The log-polar transform allows us to find both changes in rotation and scale, but we know that the scale between the two images is constant. This corresponds to the leftmost column of the map, and if we plot this in 2D, we can see a peak at 30 degrees.

cross_correlation_score = cross_correlation[:,0].ravel()
plt.plot(cross_correlation_score)


labels =  [0, 30, 60, 90, -60, -30]
x = np.arange(0,180,30) / (180 / cross_correlation.shape[0])

plt.title('Angle vs Cross Correlation Score')
plt.xticks(x, labels)
plt.xlabel('Theta (Degrees)')
plt.ylabel('Cross Correlation Score')
plt.grid()
plt.show()

recovered_angle_degrees = (360 / image1_fs.shape[0]) * np.argmax(cross_correlation_score)

print(recovered_angle_degrees)
if recovered_angle_degrees > 90:
    recovered_angle_degrees = recovered_angle_degrees - 180

print(f"Computed rotation: {recovered_angle_degrees:.1f} degrees")

31.304347826086957
Computed rotation: 31.3 degrees

Finding the Translation

Now it’s time to find the rotation. Our first task is to rotate the img2 so that its orientation matches img1.

img2_rotated = skimage.transform.rotate(img2, -recovered_angle_degrees)

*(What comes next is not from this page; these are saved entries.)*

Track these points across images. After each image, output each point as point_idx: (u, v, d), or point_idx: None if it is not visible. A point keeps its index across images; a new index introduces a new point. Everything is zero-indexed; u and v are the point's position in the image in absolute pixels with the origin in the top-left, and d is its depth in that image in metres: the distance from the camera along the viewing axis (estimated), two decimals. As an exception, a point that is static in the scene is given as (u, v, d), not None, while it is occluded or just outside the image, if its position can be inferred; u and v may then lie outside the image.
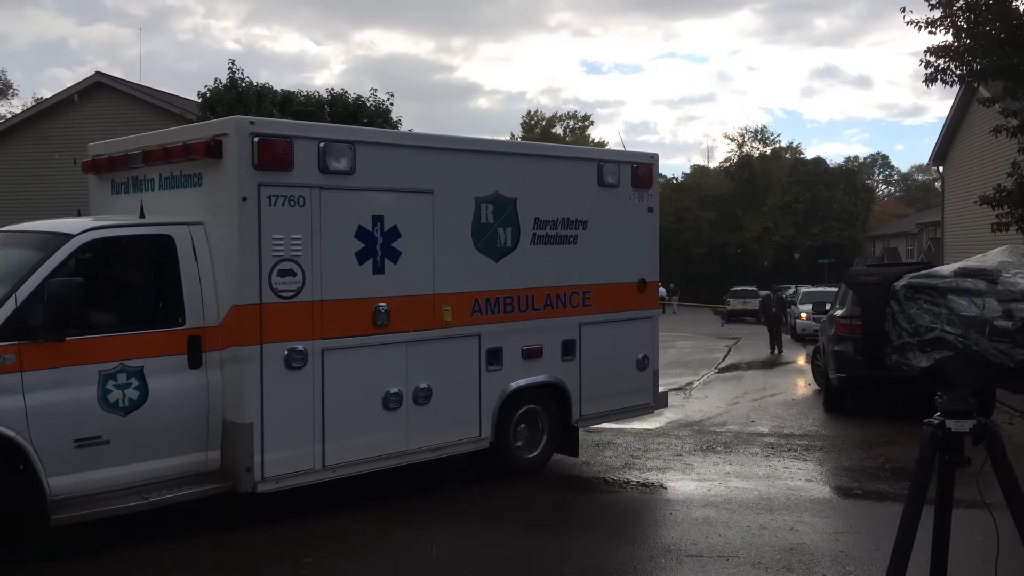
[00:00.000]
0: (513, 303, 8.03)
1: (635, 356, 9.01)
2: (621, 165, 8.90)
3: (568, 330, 8.42)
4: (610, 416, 9.12)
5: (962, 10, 13.94)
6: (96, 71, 25.84)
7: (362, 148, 7.02)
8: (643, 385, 9.14)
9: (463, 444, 7.75)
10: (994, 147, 18.71)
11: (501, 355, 7.92)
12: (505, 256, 7.96)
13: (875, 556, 5.88)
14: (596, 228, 8.63)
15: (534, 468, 8.29)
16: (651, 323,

fig, axes = plt.subplots(1, 2)
ax = axes.ravel()
ax[0].set_title("Image 1")
ax[0].imshow(img1)
ax[0].grid()
ax[1].set_title("Image 2 ")
ax[1].imshow(img2_rotated)
ax[1].grid()
plt.show()

Now that the orientations of both images match, we can find the translation between the two images using cross-correlation. As before, we first window both images to reduce edge effects.

wimage_1 = img1 * skimage.filters.window('hann', img1.shape)
wimage_2_rotated = img2_rotated * skimage.filters.window('hann',img2.shape)
cross_correlation, shift = phase_cross_correlation(wimage_1, wimage_2_rotated)

plt.title ("Translation Cross Correlation Map")
plt.imshow(cross_correlation)
plt.xlabel('x shift (pixels)')
plt.ylabel('y shift (pixels)')

labels =  [0,10,20,30,0,-10,-20,-30]
tick_location = [0,10,20,30,115,115-10,115-20,115-30]

plt.xticks(tick_location, labels)
plt.yticks(tick_location, labels)
plt.show()

We can see a peak in the bottom right corner of the cross-correlation map, which corresponds to a shift down and the right by 10 and 20 pixels, respectively, between the first and second images. We can now correct the second image to align perfectly with the first image.

shift_x =  int(shift[1])
shift_y =  int(shift[0])

translated = np.roll(img2_rotated, shift_y, axis=0)
translated = np.roll(translated, shift_x, axis=1)

fig, axes = plt.subplots(1, 2)
ax = axes.ravel()
ax[0].set_title("Image 1")
ax[0].imshow(img1)
ax[0].grid()
ax[1].set_title("Image 2 ")
ax[1].imshow(translated)
ax[1].grid()
plt.show()

Conclusion

We can now find the rotation and translation between two different images. I want to emphasise that this is one of many ways to solve the problem of finding the rotation and translation between two images.